Sezione del testo.
● ● ● ● ●
Atto I. Quadro I. Vengono sottolineate le umiliazioni alle quali Caterina è sottoposta da parte del suocero, che non solo la importuna e vorrebbe possederla, ma le rinfaccia di non riuscire ad avere figli. Come se non bastasse, poiché il marito di Caterina, Sinovio, dovrà allontanarsi per alcuni giorni, Boris fa giurare, davanti a tutta la servitù, che rimarrà fedele al consorte lontano. La cuoca Aksinia, allora, interviene e le fa notare un bel garzone assunto da poco. Quadro II. Alcuni lavoranti insidiano e maltrattano la deforme Aksinia, aizzati proprio da Sergej. Caterina interviene in difesa della donna, ma pur essendo provocata da Sergej, ne rimane attratta. Quadro III. Caterina si dispera per la sua atroce solitudine. Sergej si introduce nella sua camera da letto e seduce Caterina.
Atto II. Quadro I. Boris è eccitato e tormentato dalla presenza di Caterina, al punto da decidere di assolvere ai doveri coniugali in vece del figlio. Mentre sta progettando tali lascivie, gli cade addosso, dalla finestra della camera di Caterina, Sergej. Boris lo riduce in fin di vita a frustate di fronte agli occhi di tutti i servitori e di Caterina stessa: quindi Sergej viene rinchiuso in cantina. Caterina avvelena Boris mettendo del veleno per topi nel suo piatto; dopo avergli sottratto la chiave della cantina dove è rinchiuso l’amante, assiste alle funzioni del pope, chiamato per assistere il moribondo. Quadro II. Caterina è a letto con Sergej, tormentata dai rimorsi: arriva il marito, che viene ucciso dai due e nascosto in cantina.
● ● ● ● ●
Compiti da svolgere.
1. Elenca tutti i personaggi che la sintesi della trama indica con un nome proprio.
2. Rispondi alle domande seguenti in base alla sintesi della trama.
(a) Di che cosa il suocero rimprovera Caterina?
(b) Dove viene rinchiuso Sergej dopo essere stato frustato da Boris?
(c) Che cosa mette Caterina nel piatto di Boris?

Raccolta di righe.
● ● ● ● ●
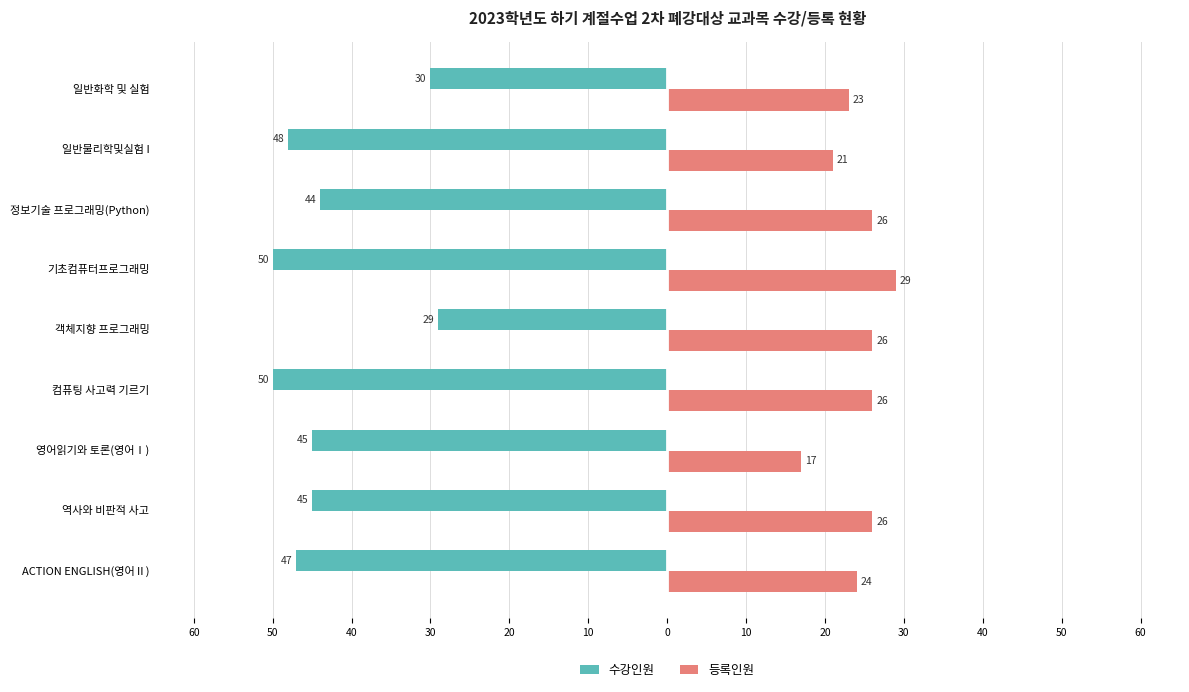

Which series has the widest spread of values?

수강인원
● ● ● ● ●
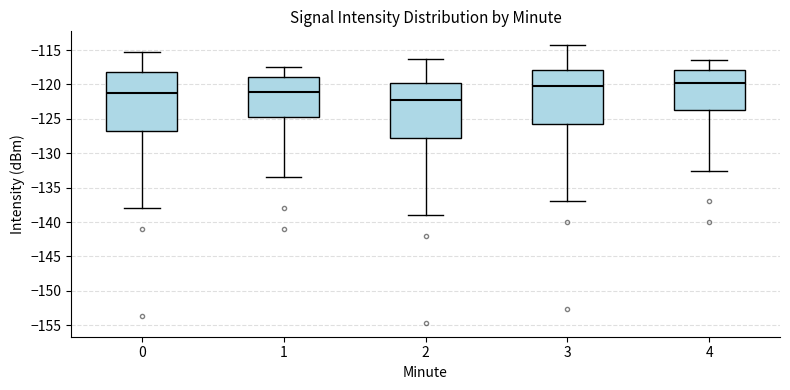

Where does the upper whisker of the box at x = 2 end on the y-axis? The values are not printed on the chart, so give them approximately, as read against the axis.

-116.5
● ● ● ● ●
Risposte ai compiti.
1. Caterina, Sinovio, Boris, Aksinia, Sergej

2.
(a) Di non riuscire ad avere figli.
(b) In cantina.
(c) Del veleno per topi.